◆ **Kutipan Teks**:

-=-=-

Entri Populer

Kamis, 06 Januari 2011

PERSETERUAN KPK Vs. POLRI

PERSETERUAN KPK Vs. POLRI:
Siapa yang diuntungkan?
Oleh : Nurdin Taher


A.   Prolog
Pada beberapa waktu yang lalu kita disuguhi berita-berita mengenai perseteruan antara Komisi Pemberantasan Korupsi (KPK) dan Kepolisian RI (POLRI). Hampir setiap menit berita mengenai perseteruan KPK dan POLRI ini mengisi ruang pemberitaan media massa, baik cetak maupun elektronik.

-=-=-

◆ **Cuplikan Data**:
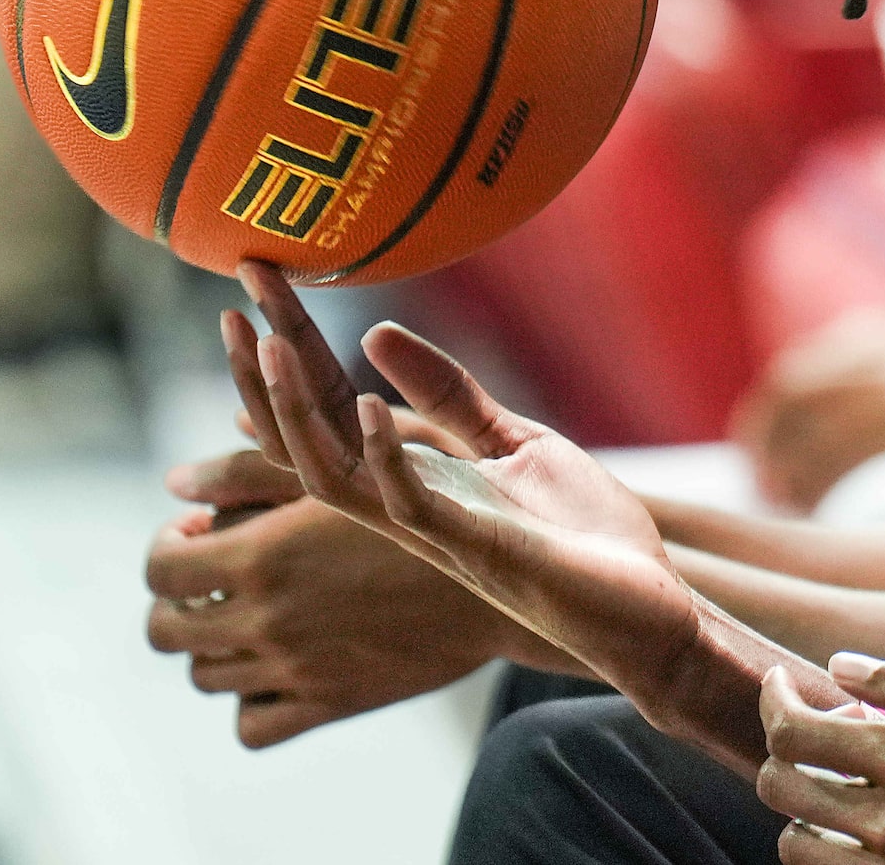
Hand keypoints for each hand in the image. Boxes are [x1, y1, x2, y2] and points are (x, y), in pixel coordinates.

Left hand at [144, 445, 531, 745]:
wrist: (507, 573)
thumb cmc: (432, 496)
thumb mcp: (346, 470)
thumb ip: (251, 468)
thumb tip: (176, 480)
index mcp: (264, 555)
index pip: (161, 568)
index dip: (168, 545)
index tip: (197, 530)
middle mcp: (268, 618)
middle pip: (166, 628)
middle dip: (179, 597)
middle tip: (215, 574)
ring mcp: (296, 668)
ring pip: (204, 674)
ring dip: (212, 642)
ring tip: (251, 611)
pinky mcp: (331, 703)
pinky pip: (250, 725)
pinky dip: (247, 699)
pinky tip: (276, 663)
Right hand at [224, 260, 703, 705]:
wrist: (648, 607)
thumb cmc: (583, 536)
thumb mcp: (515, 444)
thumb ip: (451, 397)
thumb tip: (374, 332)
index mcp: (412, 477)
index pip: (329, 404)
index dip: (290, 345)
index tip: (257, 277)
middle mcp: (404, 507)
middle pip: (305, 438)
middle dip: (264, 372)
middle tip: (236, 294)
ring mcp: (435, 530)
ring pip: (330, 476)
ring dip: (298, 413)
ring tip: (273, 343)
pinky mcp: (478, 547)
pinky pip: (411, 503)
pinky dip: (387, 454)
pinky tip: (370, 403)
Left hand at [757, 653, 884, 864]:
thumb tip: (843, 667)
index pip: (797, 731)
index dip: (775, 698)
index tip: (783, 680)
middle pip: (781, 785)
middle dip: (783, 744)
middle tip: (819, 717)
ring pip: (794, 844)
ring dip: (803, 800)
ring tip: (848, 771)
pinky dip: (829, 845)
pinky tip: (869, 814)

-=-=-

◆ **Soal dan Latihan**:
**A)** Menurut kutipan teks, di media apa saja berita perseteruan KPK dan POLRI hampir setiap menit muncul?
**B)** Tentukan apakah setiap pernyataan berikut sesuai dengan kutipan teks, lalu sertakan kata-kata dari kutipan teks yang menjadi dasarnya: (i) Berita perseteruan itu hampir setiap menit mengisi ruang pemberitaan. (ii) Perseteruan yang dibahas terjadi antara KPK dan Kejaksaan Agung. (iii) Tulisan itu disusun oleh Nurdin Taher.
**C)** Tuliskan ulang secara persis bagian kutipan teks yang dibuka dengan kata-kata "Oleh : Nurdin" dan ditutup dengan "cetak maupun elektronik.".
Bahan tersebut diambil dari sumber lain.

◆ **Jawaban Latihan**:
**A)** Di media massa, baik cetak maupun elektronik.

**B)**
(i) Ya: "Hampir setiap menit berita mengenai perseteruan KPK dan POLRI ini mengisi ruang pemberitaan media massa"
(ii) Tidak: "perseteruan antara Komisi Pemberantasan Korupsi (KPK) dan Kepolisian RI (POLRI)"
(iii) Ya: "Oleh : Nurdin Taher"

**C)**
Oleh : Nurdin Taher


A.   Prolog
Pada beberapa waktu yang lalu kita disuguhi berita-berita mengenai perseteruan antara Komisi Pemberantasan Korupsi (KPK) dan Kepolisian RI (POLRI). Hampir setiap menit berita mengenai perseteruan KPK dan POLRI ini mengisi ruang pemberitaan media massa, baik cetak maupun elektronik.